Question: With regard to e-learning, do you think the impact on medium- and small-size companies is different from that on large companies?

Elliott Masie: The small companies haven't really stepped up to it for the most part. Part of it is that the marketplace is not really understanding their needs. The average small company is less likely to be tracking this, and the only arena that they are likely to be doing e-learning in is IT training, and the odd soft-skill training.

I think medium-size companies are doing it even better than the really big companies, sometimes, I think, because the medium-size companies want to act like big companies in a lot of ways.

But I think the market still has to figure out what the small-size company needs.

Question: How should companies get started with e-learning?

Elliott Masie: I think there are three things they should do.

One of the things is to ask the question "What training have we never been able to do in classrooms?" Not "What's our most popular training?" But what's something we never got around to. Then look for some off-the-shelf e-learning content that they can buy from a third party and start to apply as an optional or required piece.
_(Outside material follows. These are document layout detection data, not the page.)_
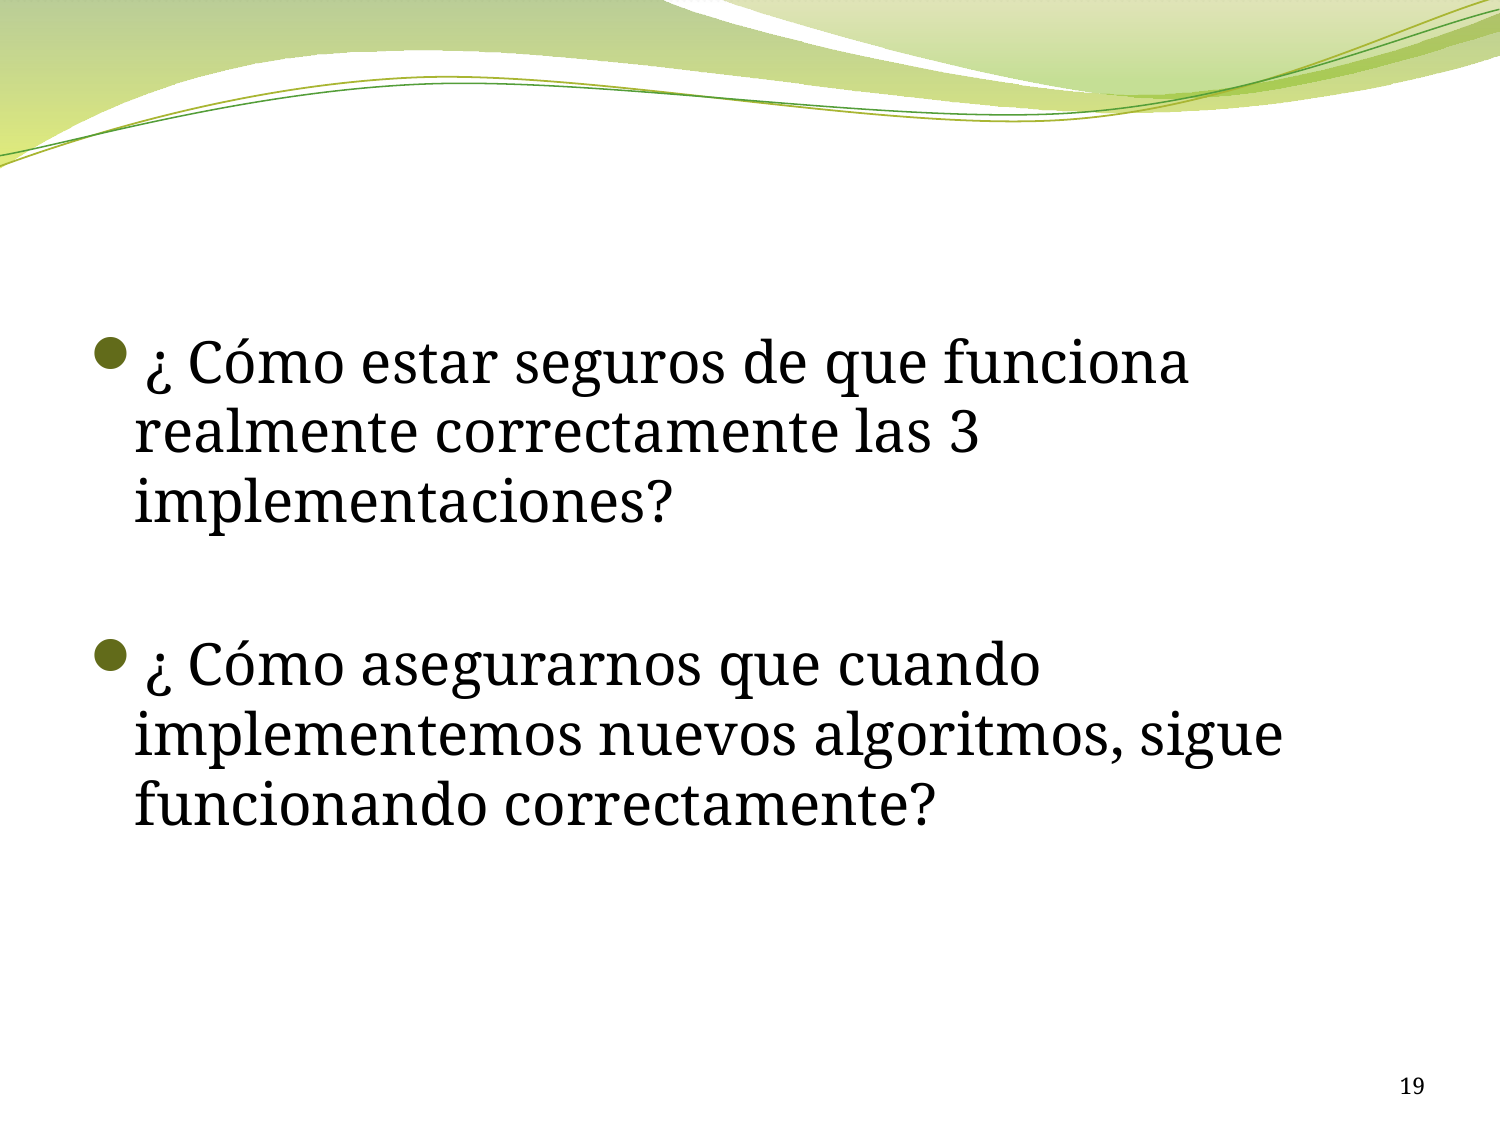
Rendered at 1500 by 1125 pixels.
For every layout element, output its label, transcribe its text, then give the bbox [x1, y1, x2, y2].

list ¿ Cómo estar seguros de que funciona realmente correctamente las 3 implementaciones? ¿ Cómo asegurarnos que cuando implementemos nuevos algoritmos, sigue funcionando correctamente? [75, 317, 1425, 1038]
slide_number 19 [1299, 1042, 1425, 1103]
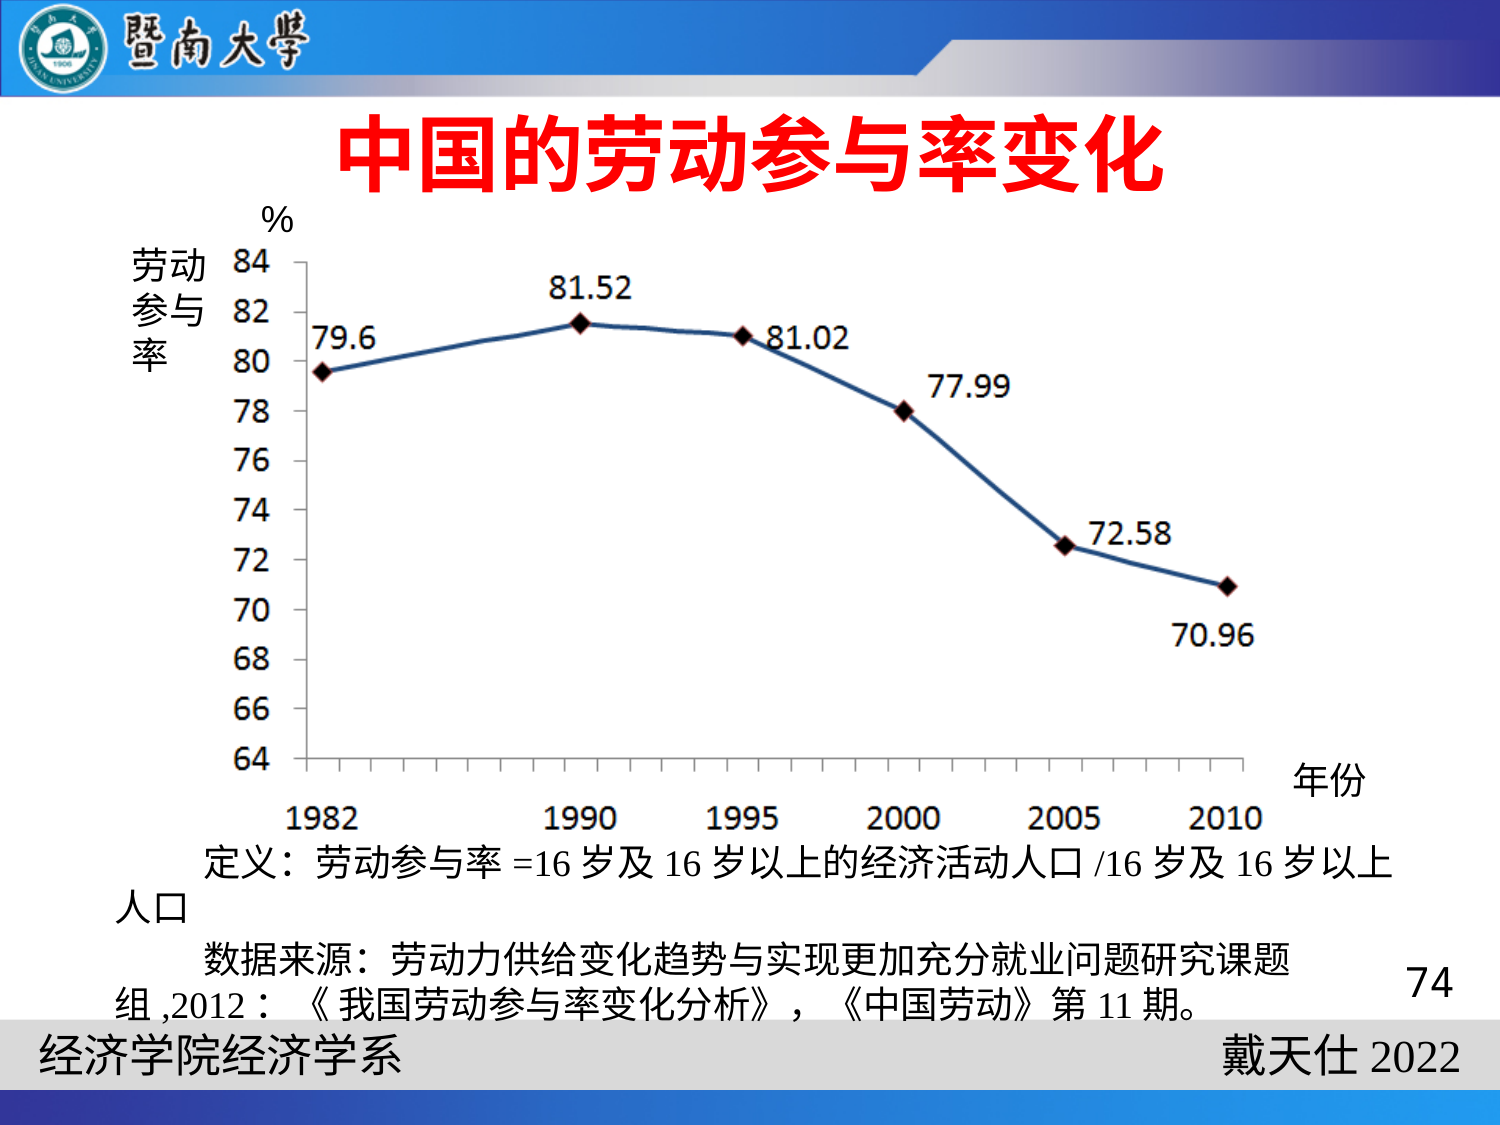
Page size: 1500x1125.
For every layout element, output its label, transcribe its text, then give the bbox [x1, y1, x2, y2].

text_box % [246, 187, 352, 231]
picture [0, 0, 1500, 1019]
text_box 劳动参与率 [117, 234, 210, 385]
picture [213, 232, 1266, 844]
text_box 年份 [1277, 749, 1383, 810]
picture [0, 1090, 1500, 1125]
title 中国的劳动参与率变化 [74, 93, 1426, 212]
list 定义：劳动参与率=16岁及16岁以上的经济活动人口/16岁及16岁以上人口 数据来源：劳动力供给变化趋势与实现更加充分就业问题研究课题组,2012：《 我国劳动参与率变化分析》，《中国劳动》第11期。 [70, 210, 1421, 989]
slide_number 74 [1359, 949, 1500, 1020]
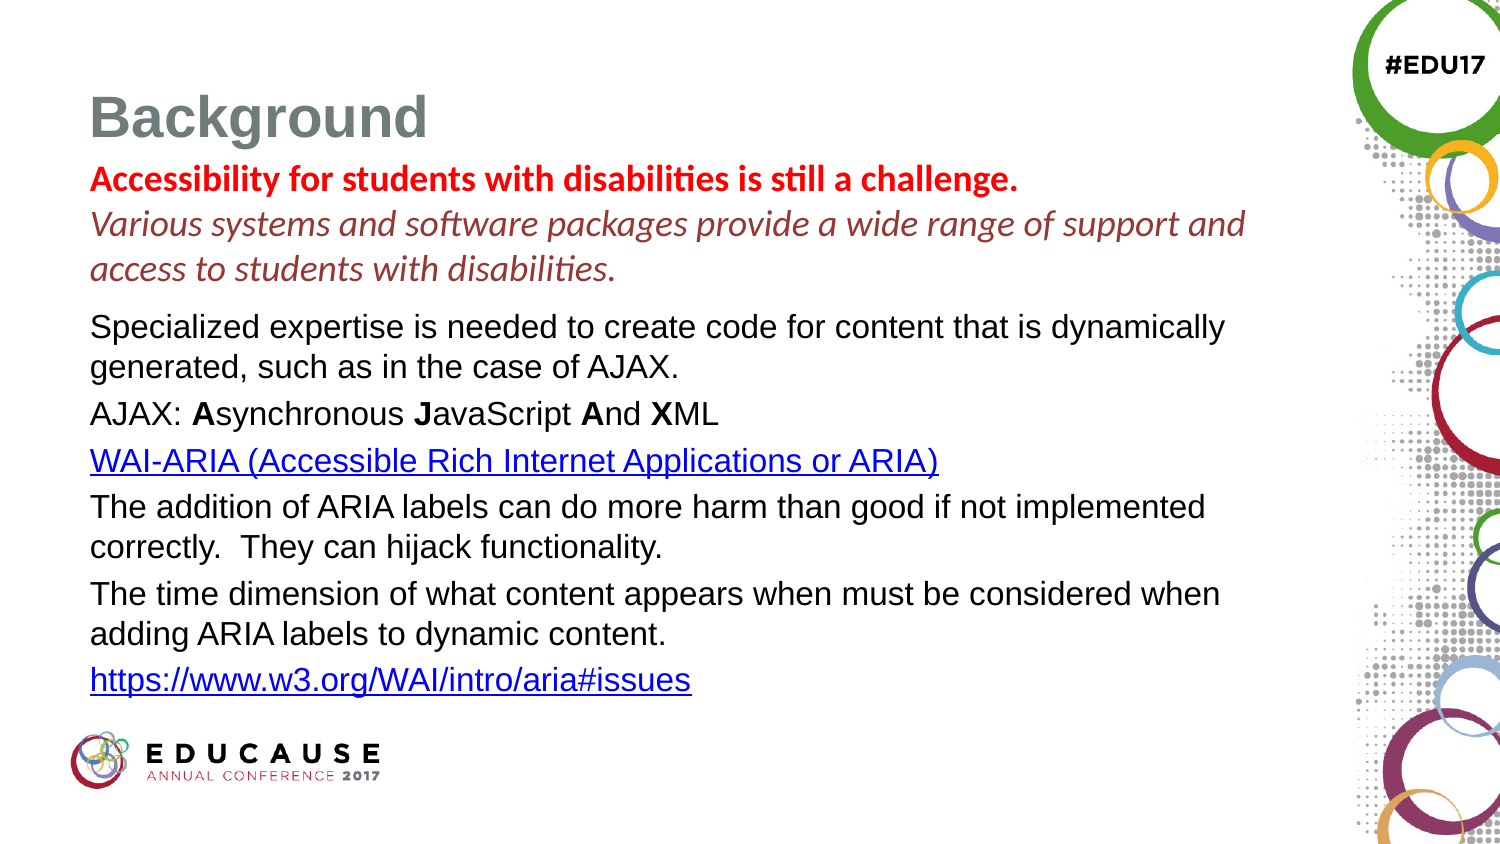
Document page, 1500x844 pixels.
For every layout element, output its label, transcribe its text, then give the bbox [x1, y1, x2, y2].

text_box Accessibility for students with disabilities is still a challenge. Various systems and software packages provide a wide range of support and access to students with disabilities. [75, 146, 1300, 297]
list Specialized expertise is needed to create code for content that is dynamically generated, such as in the case of AJAX. AJAX: Asynchronous JavaScript And XML WAI-ARIA (Accessible Rich Internet Applications or ARIA) The addition of ARIA labels can do more harm than good if not implemented correctly. They can hijack functionality. The time dimension of what content appears when must be considered when adding ARIA labels to dynamic content. https://www.w3.org/WAI/intro/aria#issues [75, 298, 1300, 720]
picture [0, 0, 1500, 844]
title Background [75, 71, 1300, 146]
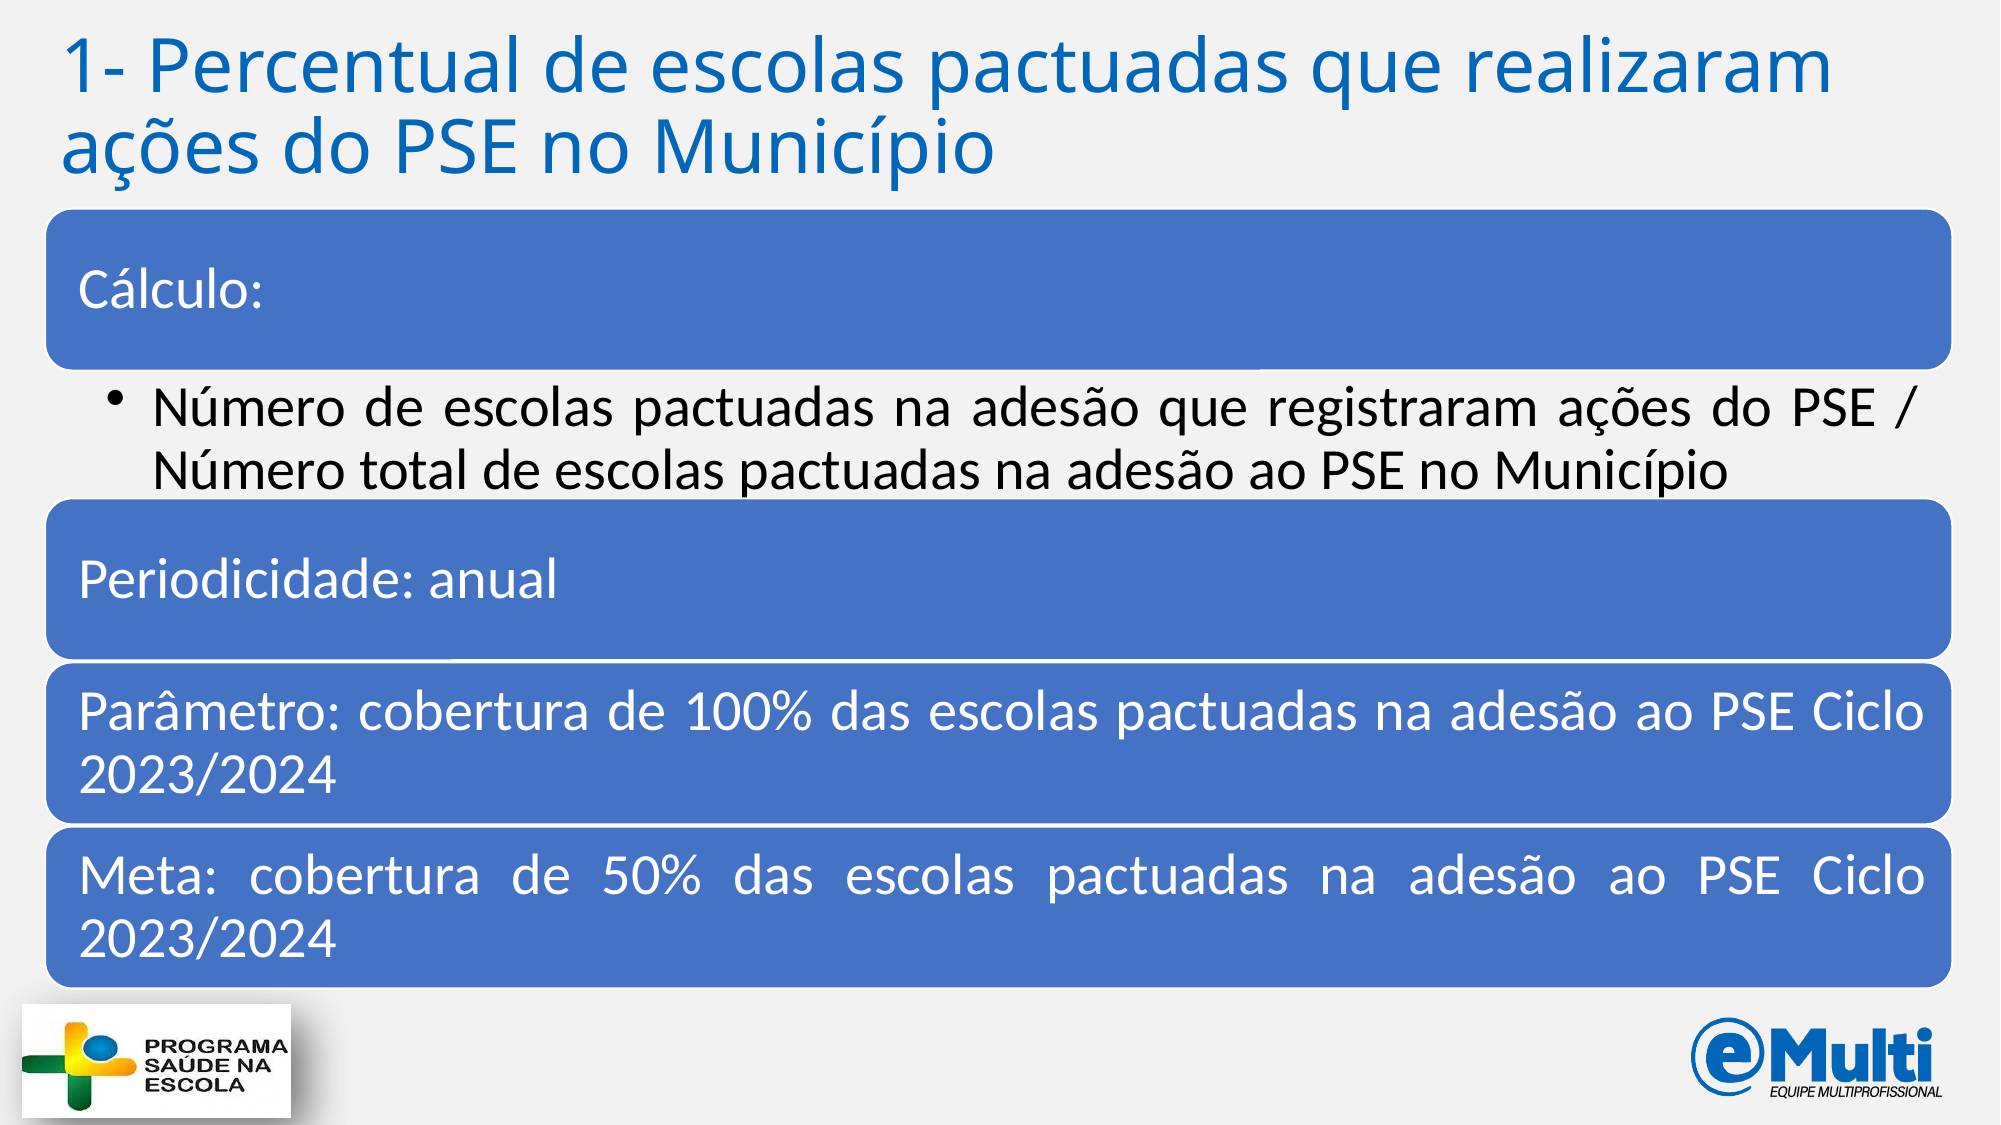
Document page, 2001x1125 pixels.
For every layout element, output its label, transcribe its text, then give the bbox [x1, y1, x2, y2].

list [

Say "You've always wanted training on X, and here's a way to do that."

The second thing I would look at is the use of instructor-led virtual classroom experiences, because you can get to that quickly. You can get a tool from IBM or another vendor, and you get one of your subject-matter experts and you can start to provide e-learning that doesn't require a lot of authoring.

I think the third is going to take a little longer. And that's to look for something that's going to drive a little revenue or significantly cut back expenses. I am convinced that for driving revenue the way to go is to look at those things that speed time to market for selling, or will speed time to deploy for new hires. And I'd pick a small project with high revenue impact, something that is closely related to observable revenue gains or significant cost impacts. Now along the way they are going to need a strategy and an infrastructure, and all that good stuff, but this way will give them a proof of concept and get them buy-in pretty quickly.